Fourth, assumption tests are not always warranted, and there are some situations in which they do more harm than good. A well-known example is the test for homogeneity of variance prior to conducting a two-sample t test. In that situation, the assumption test is unhelpful because the Welch version of the test has no equal variance assumption, and yet performs as well or better than the two-sample t test, even when homogeneity of variance is satisfied (Moser & Stevens, 1992; Zimmerman, 2004). Of course, there is no reason to expect that the pitfalls of assumption tests can be avoided by informal inspections of Q–Q plots or other graphs. Informal judgments can carry the same risks as formal hypothesis tests, and possibly more; if they are less discriminating, they behave as assumption tests, but with additional noise influencing the outcome.
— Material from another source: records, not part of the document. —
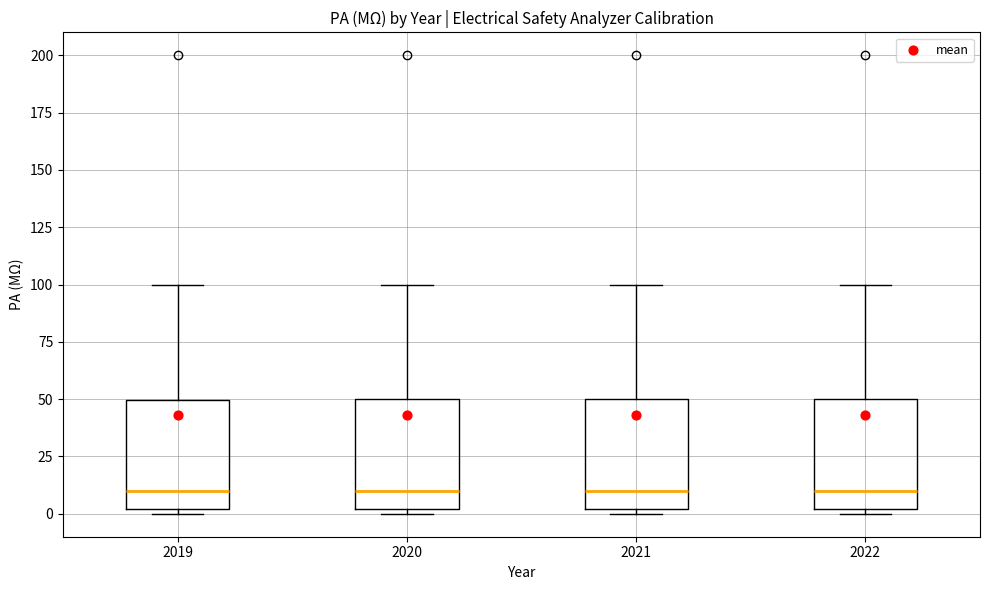

Reading left to right, transcribe this box plot: for each box, give where its median line is, the range the box spans, and where its two whiskers end, as read against the y-axis. The values are not printed on the chart, so give them approximately, as read against the axis.

2019: median 10, box 0 to 50, whiskers 0 (just below the box's lower edge) to 100
2020: median 10, box 0 to 50, whiskers 0 (just below the box's lower edge) to 100
2021: median 10, box 0 to 50, whiskers 0 (just below the box's lower edge) to 100
2022: median 10, box 0 to 50, whiskers 0 (just below the box's lower edge) to 100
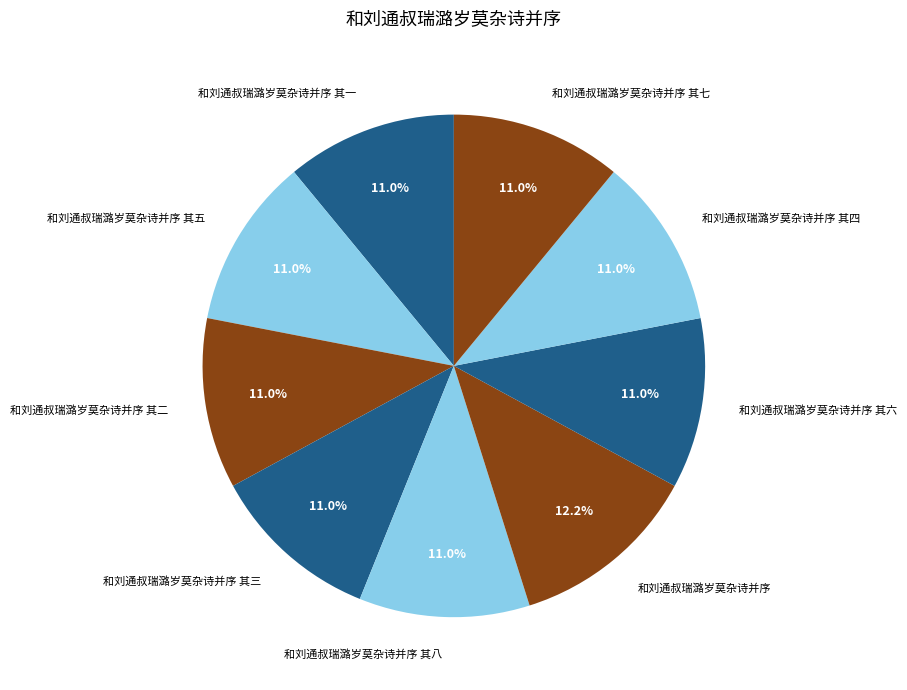

Approximately how many times larger is the value at 和刘通叔瑞潞岁莫杂诗并序 compared to 和刘通叔瑞潞岁莫杂诗并序 其八?

1.1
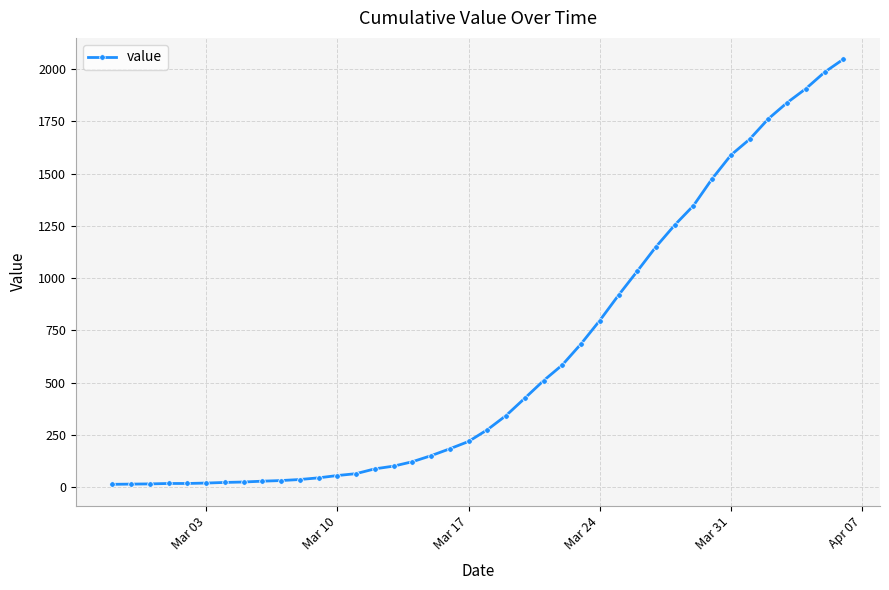

What is the maximum value shown in the chart?

2048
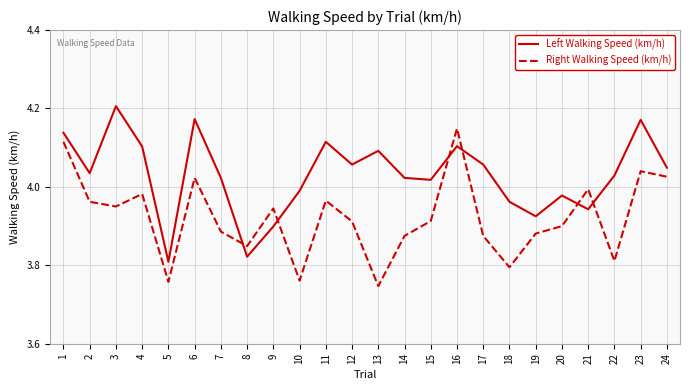

Where does the Left Walking Speed (km/h) series first go above 4?

1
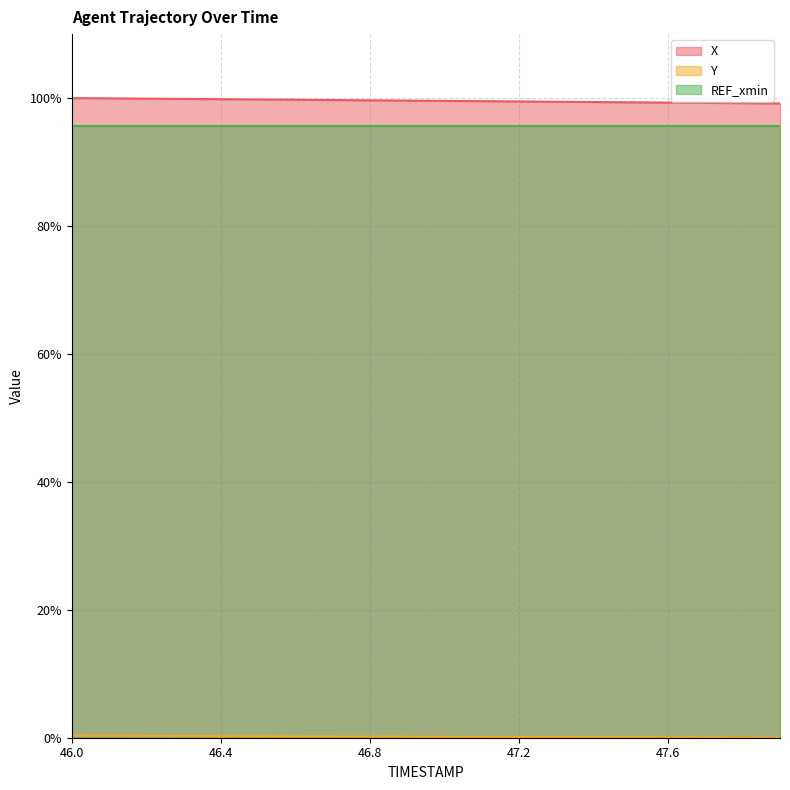

The X series shows 175.8 at 47.2. True or false?

False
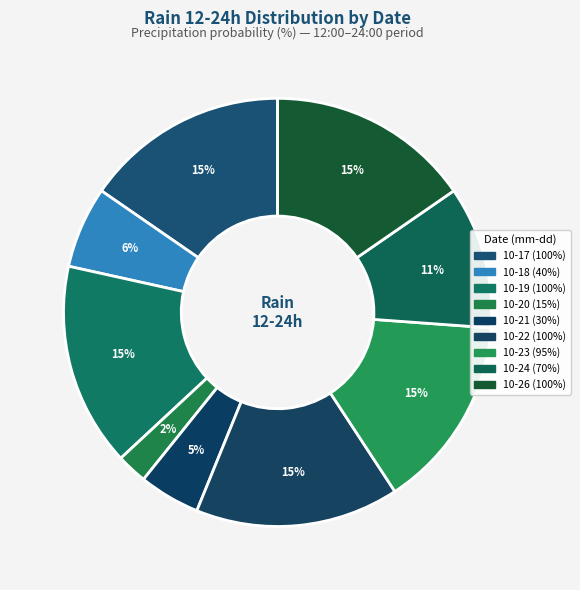

Count the number of slices in the pie.

9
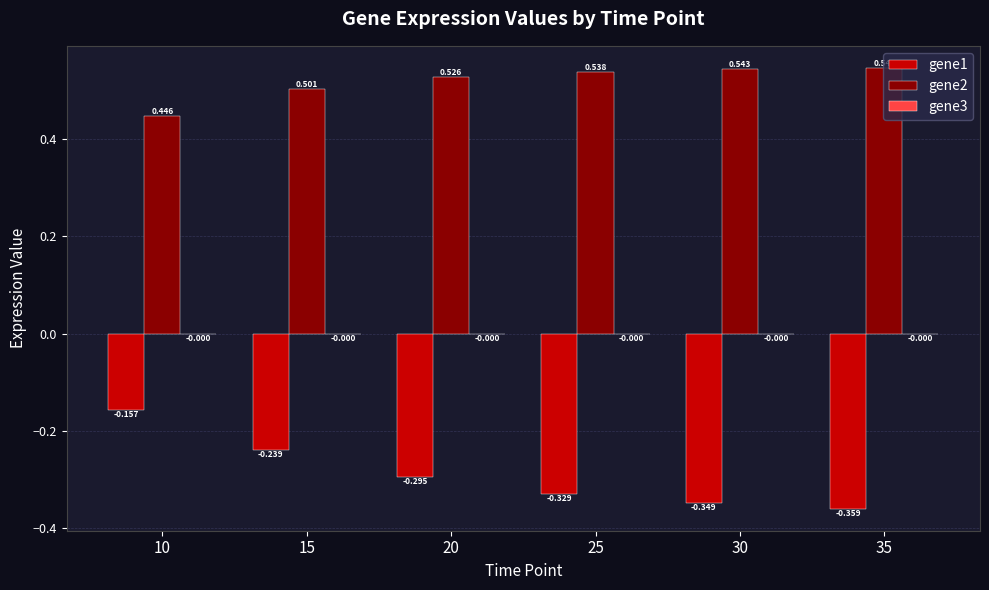

Reading left to right, transcribe all the data shown in this chart.

gene1: -0.2	-0.2	-0.3	-0.3	-0.3	-0.4
gene2: 0.4	0.5	0.5	0.5	0.5	0.5
gene3: -0.0	-0.0	-0.0	-0.0	-0.0	-0.0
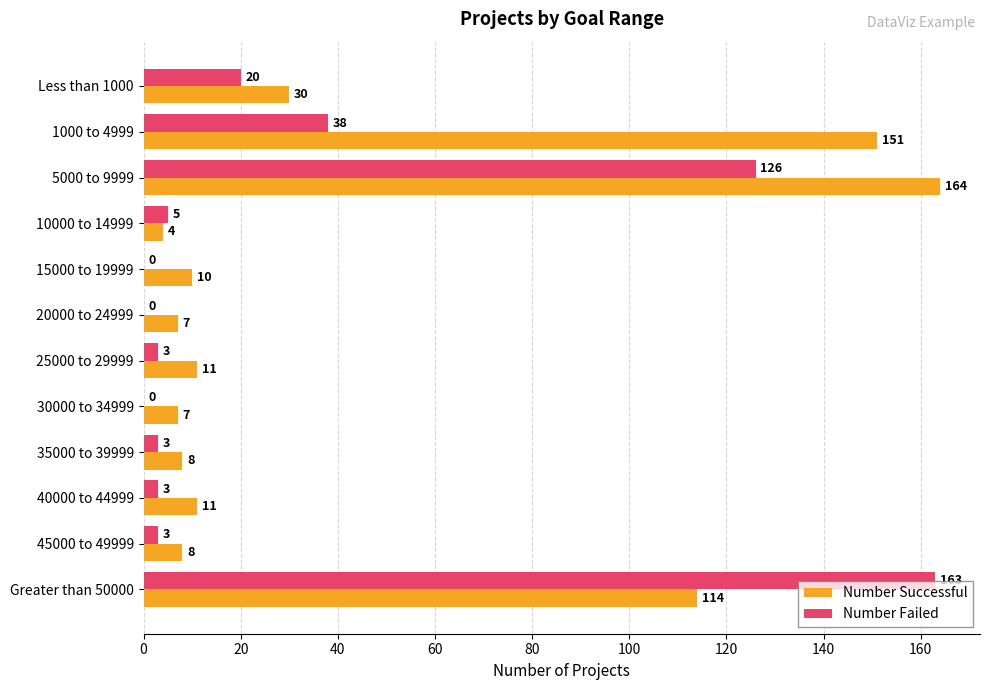

Is it true that Number Failed equals 3 at 40000 to 44999?

True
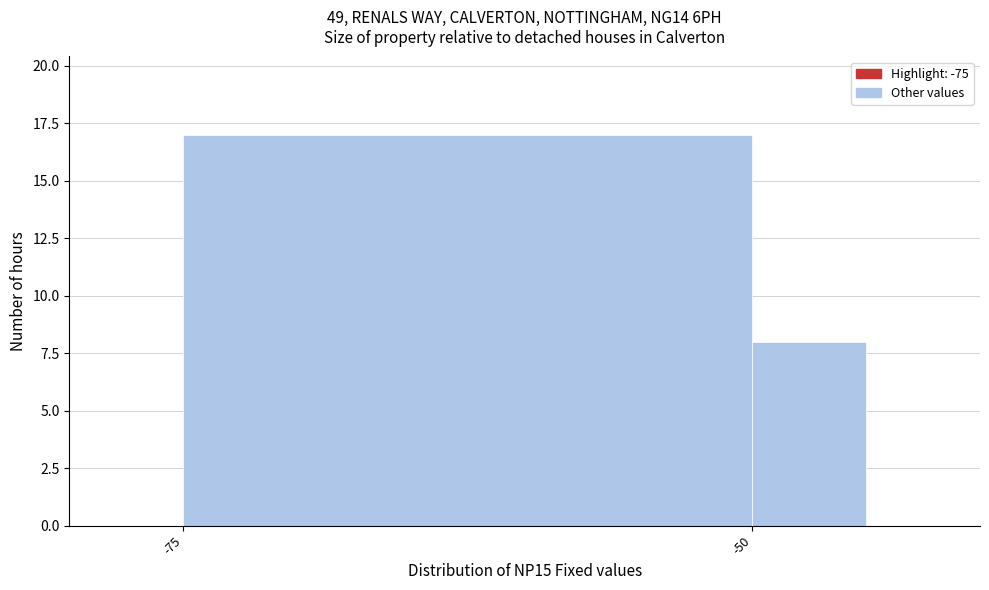

Reading right to left, extract all data points from this chart.

-50=8	-75=17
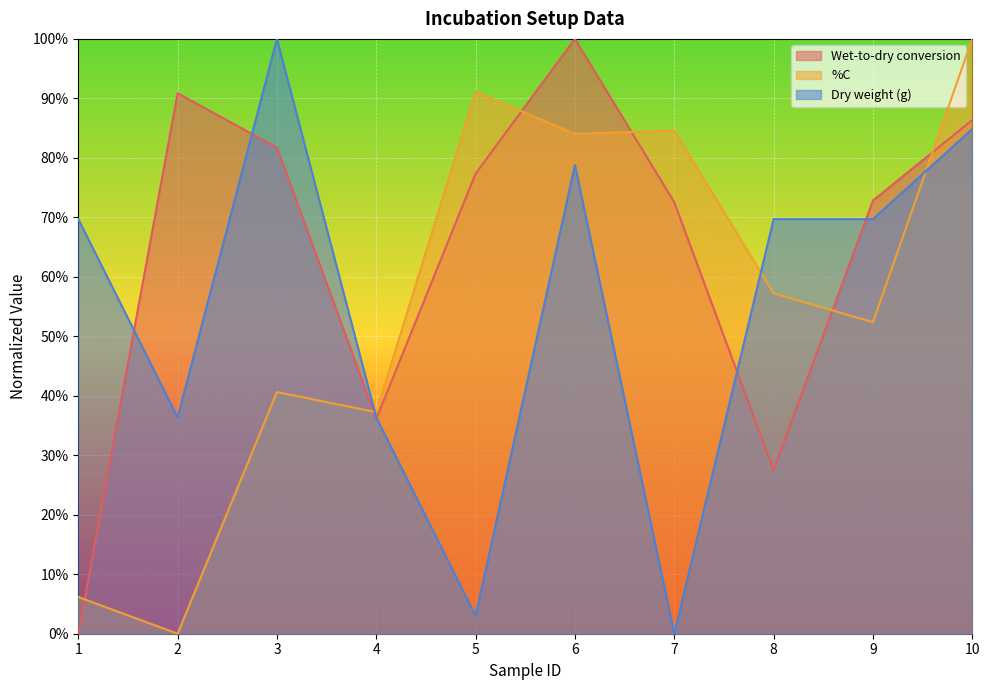

What is the spread (max minus min) of values at 10?

0.2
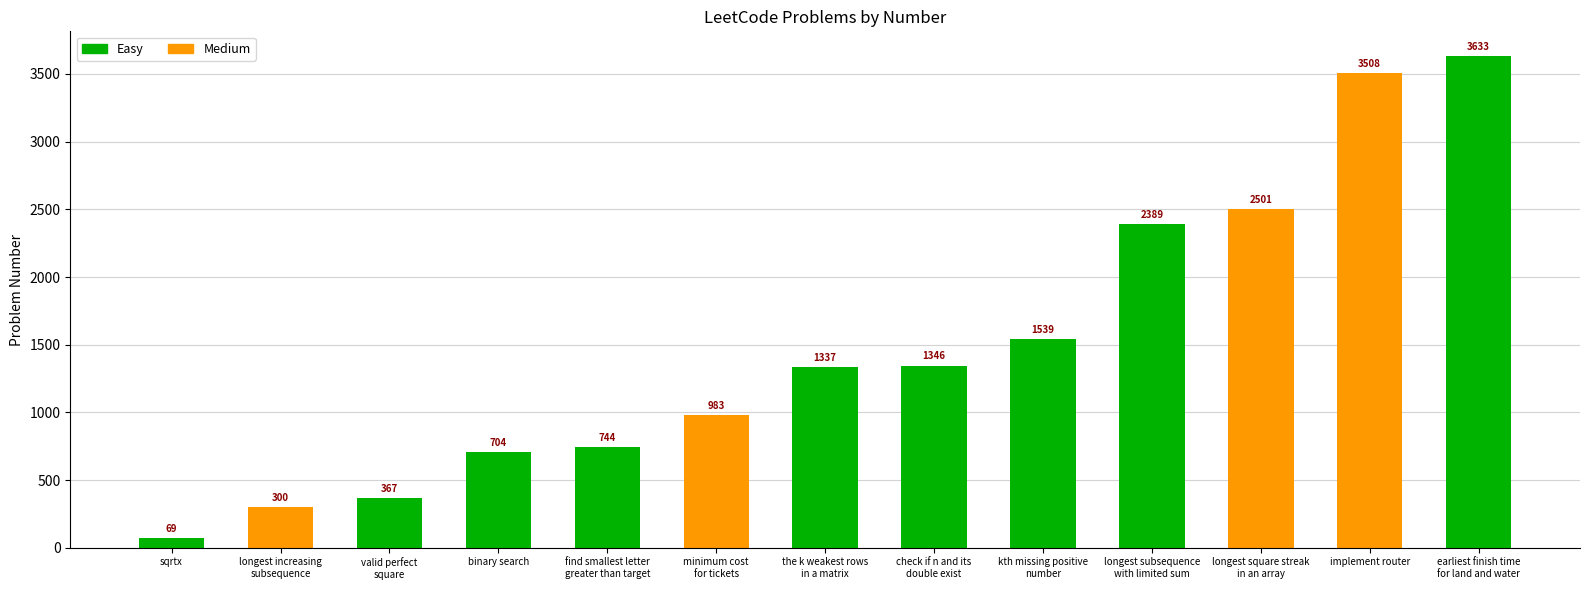

True or false: the data shows 983 at minimum cost
for tickets.

True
Finally, while power and Type I error are important considerations for choosing a model, numerous other factors might also be considered, such as interpretability, precision of estimates, and prediction error. That is, model choice is a complex, multi-attribute decision problem. Even if the decision ultimately relies on some informal weighting of these many attributes, it could still be advantageous to formalize the judgment of individual attributes.

Conclusions

The relative value of formal tests versus informal statistical judgments may appear obvious, or at least until one recalls the long-standing debates about these issues (Bakan, 1966; Cumming, 2014; Fisch, 1998; Greenwald, Gonzalez, Harris, & Guthrie, 1996; Nelson, Simmons, & Simonsohn, 2018; Skinner, 1956). Experiments that directly compare formal and informal statistical judgment, and particularly within an ROC framework, offer an empirical approach to navigate these debates. The experiments here showed that formal statistical judgment can be more discriminating, resulting in slightly higher power of the chosen statistical model.